* **Exercise instructions**
Reproduce all of the records below, swapping "transcribe" for "list" and leaving everything else unchanged.

Records in a dataset
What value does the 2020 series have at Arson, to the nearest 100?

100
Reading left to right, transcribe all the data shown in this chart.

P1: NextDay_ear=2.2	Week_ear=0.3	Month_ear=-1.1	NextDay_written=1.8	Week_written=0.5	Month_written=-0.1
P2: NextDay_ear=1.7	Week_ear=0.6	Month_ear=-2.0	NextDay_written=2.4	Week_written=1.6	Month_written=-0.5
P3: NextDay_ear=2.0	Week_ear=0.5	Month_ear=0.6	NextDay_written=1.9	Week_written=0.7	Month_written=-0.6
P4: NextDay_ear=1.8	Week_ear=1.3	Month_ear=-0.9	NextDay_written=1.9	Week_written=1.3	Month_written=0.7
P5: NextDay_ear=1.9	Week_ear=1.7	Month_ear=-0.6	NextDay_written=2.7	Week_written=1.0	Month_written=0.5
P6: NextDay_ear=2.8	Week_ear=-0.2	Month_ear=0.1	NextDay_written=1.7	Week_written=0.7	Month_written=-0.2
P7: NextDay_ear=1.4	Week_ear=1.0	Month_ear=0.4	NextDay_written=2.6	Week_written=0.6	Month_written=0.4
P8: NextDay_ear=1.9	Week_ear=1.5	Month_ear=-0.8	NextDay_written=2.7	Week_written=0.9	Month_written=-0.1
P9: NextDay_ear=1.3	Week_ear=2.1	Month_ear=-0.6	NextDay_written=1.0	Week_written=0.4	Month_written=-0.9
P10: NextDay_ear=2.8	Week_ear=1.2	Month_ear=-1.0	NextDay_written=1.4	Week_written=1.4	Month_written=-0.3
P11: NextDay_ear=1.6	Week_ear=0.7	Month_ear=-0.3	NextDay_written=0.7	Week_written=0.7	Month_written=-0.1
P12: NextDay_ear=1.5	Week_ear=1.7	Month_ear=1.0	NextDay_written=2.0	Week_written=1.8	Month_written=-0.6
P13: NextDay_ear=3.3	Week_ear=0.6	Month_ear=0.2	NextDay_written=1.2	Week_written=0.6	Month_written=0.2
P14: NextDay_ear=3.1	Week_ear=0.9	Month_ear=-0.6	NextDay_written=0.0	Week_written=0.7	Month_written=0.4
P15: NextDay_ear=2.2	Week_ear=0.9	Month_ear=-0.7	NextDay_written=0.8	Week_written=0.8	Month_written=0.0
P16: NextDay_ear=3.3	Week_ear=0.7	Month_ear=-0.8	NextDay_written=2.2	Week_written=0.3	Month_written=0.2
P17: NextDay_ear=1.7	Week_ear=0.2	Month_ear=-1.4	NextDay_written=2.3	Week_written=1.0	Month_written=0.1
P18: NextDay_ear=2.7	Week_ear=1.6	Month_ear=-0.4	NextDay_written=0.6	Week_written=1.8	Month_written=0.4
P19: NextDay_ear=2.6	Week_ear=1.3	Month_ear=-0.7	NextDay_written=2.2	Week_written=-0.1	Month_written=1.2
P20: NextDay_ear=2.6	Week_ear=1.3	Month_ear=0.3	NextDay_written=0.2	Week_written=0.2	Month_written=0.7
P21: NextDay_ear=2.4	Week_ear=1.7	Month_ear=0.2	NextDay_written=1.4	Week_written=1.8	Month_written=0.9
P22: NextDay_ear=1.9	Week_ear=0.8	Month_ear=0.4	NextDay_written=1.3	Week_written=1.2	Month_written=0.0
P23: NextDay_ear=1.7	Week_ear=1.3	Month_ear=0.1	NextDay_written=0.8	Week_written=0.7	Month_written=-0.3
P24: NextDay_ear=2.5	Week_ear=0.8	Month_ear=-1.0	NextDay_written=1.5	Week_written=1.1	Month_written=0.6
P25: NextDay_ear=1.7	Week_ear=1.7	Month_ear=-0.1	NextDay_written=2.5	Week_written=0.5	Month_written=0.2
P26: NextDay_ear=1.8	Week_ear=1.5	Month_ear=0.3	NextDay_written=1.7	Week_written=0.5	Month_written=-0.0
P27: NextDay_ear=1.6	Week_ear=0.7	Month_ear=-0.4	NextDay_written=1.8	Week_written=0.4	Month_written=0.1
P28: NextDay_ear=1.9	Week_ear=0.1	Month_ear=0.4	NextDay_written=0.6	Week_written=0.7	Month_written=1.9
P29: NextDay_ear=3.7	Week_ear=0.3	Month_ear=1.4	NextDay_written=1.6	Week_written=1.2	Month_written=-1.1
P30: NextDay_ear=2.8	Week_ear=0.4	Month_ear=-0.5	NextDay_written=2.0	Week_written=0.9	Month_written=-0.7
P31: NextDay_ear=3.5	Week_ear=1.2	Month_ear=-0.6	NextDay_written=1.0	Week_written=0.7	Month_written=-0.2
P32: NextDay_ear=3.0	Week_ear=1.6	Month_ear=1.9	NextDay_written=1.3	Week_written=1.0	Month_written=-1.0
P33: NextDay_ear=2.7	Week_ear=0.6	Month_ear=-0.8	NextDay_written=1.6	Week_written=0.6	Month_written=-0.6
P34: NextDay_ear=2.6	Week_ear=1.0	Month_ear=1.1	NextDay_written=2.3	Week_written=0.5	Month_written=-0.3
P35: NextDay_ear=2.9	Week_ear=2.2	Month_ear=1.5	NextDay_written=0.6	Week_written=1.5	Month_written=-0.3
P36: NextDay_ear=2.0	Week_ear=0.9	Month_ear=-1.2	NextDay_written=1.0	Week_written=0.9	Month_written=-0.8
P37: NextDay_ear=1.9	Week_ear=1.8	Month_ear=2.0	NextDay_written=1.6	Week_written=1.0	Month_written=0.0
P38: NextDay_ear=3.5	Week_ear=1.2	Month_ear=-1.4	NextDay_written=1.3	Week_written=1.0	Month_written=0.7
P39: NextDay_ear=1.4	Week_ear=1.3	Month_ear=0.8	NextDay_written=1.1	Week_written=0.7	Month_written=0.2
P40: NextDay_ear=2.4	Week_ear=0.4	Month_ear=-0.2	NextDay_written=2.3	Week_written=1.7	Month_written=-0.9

* **Result for this exercise**
What value does the 2020 series have at Arson, to the nearest 100?

100
Reading left to right, list all the data shown in this chart.

P1: NextDay_ear=2.2	Week_ear=0.3	Month_ear=-1.1	NextDay_written=1.8	Week_written=0.5	Month_written=-0.1
P2: NextDay_ear=1.7	Week_ear=0.6	Month_ear=-2.0	NextDay_written=2.4	Week_written=1.6	Month_written=-0.5
P3: NextDay_ear=2.0	Week_ear=0.5	Month_ear=0.6	NextDay_written=1.9	Week_written=0.7	Month_written=-0.6
P4: NextDay_ear=1.8	Week_ear=1.3	Month_ear=-0.9	NextDay_written=1.9	Week_written=1.3	Month_written=0.7
P5: NextDay_ear=1.9	Week_ear=1.7	Month_ear=-0.6	NextDay_written=2.7	Week_written=1.0	Month_written=0.5
P6: NextDay_ear=2.8	Week_ear=-0.2	Month_ear=0.1	NextDay_written=1.7	Week_written=0.7	Month_written=-0.2
P7: NextDay_ear=1.4	Week_ear=1.0	Month_ear=0.4	NextDay_written=2.6	Week_written=0.6	Month_written=0.4
P8: NextDay_ear=1.9	Week_ear=1.5	Month_ear=-0.8	NextDay_written=2.7	Week_written=0.9	Month_written=-0.1
P9: NextDay_ear=1.3	Week_ear=2.1	Month_ear=-0.6	NextDay_written=1.0	Week_written=0.4	Month_written=-0.9
P10: NextDay_ear=2.8	Week_ear=1.2	Month_ear=-1.0	NextDay_written=1.4	Week_written=1.4	Month_written=-0.3
P11: NextDay_ear=1.6	Week_ear=0.7	Month_ear=-0.3	NextDay_written=0.7	Week_written=0.7	Month_written=-0.1
P12: NextDay_ear=1.5	Week_ear=1.7	Month_ear=1.0	NextDay_written=2.0	Week_written=1.8	Month_written=-0.6
P13: NextDay_ear=3.3	Week_ear=0.6	Month_ear=0.2	NextDay_written=1.2	Week_written=0.6	Month_written=0.2
P14: NextDay_ear=3.1	Week_ear=0.9	Month_ear=-0.6	NextDay_written=0.0	Week_written=0.7	Month_written=0.4
P15: NextDay_ear=2.2	Week_ear=0.9	Month_ear=-0.7	NextDay_written=0.8	Week_written=0.8	Month_written=0.0
P16: NextDay_ear=3.3	Week_ear=0.7	Month_ear=-0.8	NextDay_written=2.2	Week_written=0.3	Month_written=0.2
P17: NextDay_ear=1.7	Week_ear=0.2	Month_ear=-1.4	NextDay_written=2.3	Week_written=1.0	Month_written=0.1
P18: NextDay_ear=2.7	Week_ear=1.6	Month_ear=-0.4	NextDay_written=0.6	Week_written=1.8	Month_written=0.4
P19: NextDay_ear=2.6	Week_ear=1.3	Month_ear=-0.7	NextDay_written=2.2	Week_written=-0.1	Month_written=1.2
P20: NextDay_ear=2.6	Week_ear=1.3	Month_ear=0.3	NextDay_written=0.2	Week_written=0.2	Month_written=0.7
P21: NextDay_ear=2.4	Week_ear=1.7	Month_ear=0.2	NextDay_written=1.4	Week_written=1.8	Month_written=0.9
P22: NextDay_ear=1.9	Week_ear=0.8	Month_ear=0.4	NextDay_written=1.3	Week_written=1.2	Month_written=0.0
P23: NextDay_ear=1.7	Week_ear=1.3	Month_ear=0.1	NextDay_written=0.8	Week_written=0.7	Month_written=-0.3
P24: NextDay_ear=2.5	Week_ear=0.8	Month_ear=-1.0	NextDay_written=1.5	Week_written=1.1	Month_written=0.6
P25: NextDay_ear=1.7	Week_ear=1.7	Month_ear=-0.1	NextDay_written=2.5	Week_written=0.5	Month_written=0.2
P26: NextDay_ear=1.8	Week_ear=1.5	Month_ear=0.3	NextDay_written=1.7	Week_written=0.5	Month_written=-0.0
P27: NextDay_ear=1.6	Week_ear=0.7	Month_ear=-0.4	NextDay_written=1.8	Week_written=0.4	Month_written=0.1
P28: NextDay_ear=1.9	Week_ear=0.1	Month_ear=0.4	NextDay_written=0.6	Week_written=0.7	Month_written=1.9
P29: NextDay_ear=3.7	Week_ear=0.3	Month_ear=1.4	NextDay_written=1.6	Week_written=1.2	Month_written=-1.1
P30: NextDay_ear=2.8	Week_ear=0.4	Month_ear=-0.5	NextDay_written=2.0	Week_written=0.9	Month_written=-0.7
P31: NextDay_ear=3.5	Week_ear=1.2	Month_ear=-0.6	NextDay_written=1.0	Week_written=0.7	Month_written=-0.2
P32: NextDay_ear=3.0	Week_ear=1.6	Month_ear=1.9	NextDay_written=1.3	Week_written=1.0	Month_written=-1.0
P33: NextDay_ear=2.7	Week_ear=0.6	Month_ear=-0.8	NextDay_written=1.6	Week_written=0.6	Month_written=-0.6
P34: NextDay_ear=2.6	Week_ear=1.0	Month_ear=1.1	NextDay_written=2.3	Week_written=0.5	Month_written=-0.3
P35: NextDay_ear=2.9	Week_ear=2.2	Month_ear=1.5	NextDay_written=0.6	Week_written=1.5	Month_written=-0.3
P36: NextDay_ear=2.0	Week_ear=0.9	Month_ear=-1.2	NextDay_written=1.0	Week_written=0.9	Month_written=-0.8
P37: NextDay_ear=1.9	Week_ear=1.8	Month_ear=2.0	NextDay_written=1.6	Week_written=1.0	Month_written=0.0
P38: NextDay_ear=3.5	Week_ear=1.2	Month_ear=-1.4	NextDay_written=1.3	Week_written=1.0	Month_written=0.7
P39: NextDay_ear=1.4	Week_ear=1.3	Month_ear=0.8	NextDay_written=1.1	Week_written=0.7	Month_written=0.2
P40: NextDay_ear=2.4	Week_ear=0.4	Month_ear=-0.2	NextDay_written=2.3	Week_written=1.7	Month_written=-0.9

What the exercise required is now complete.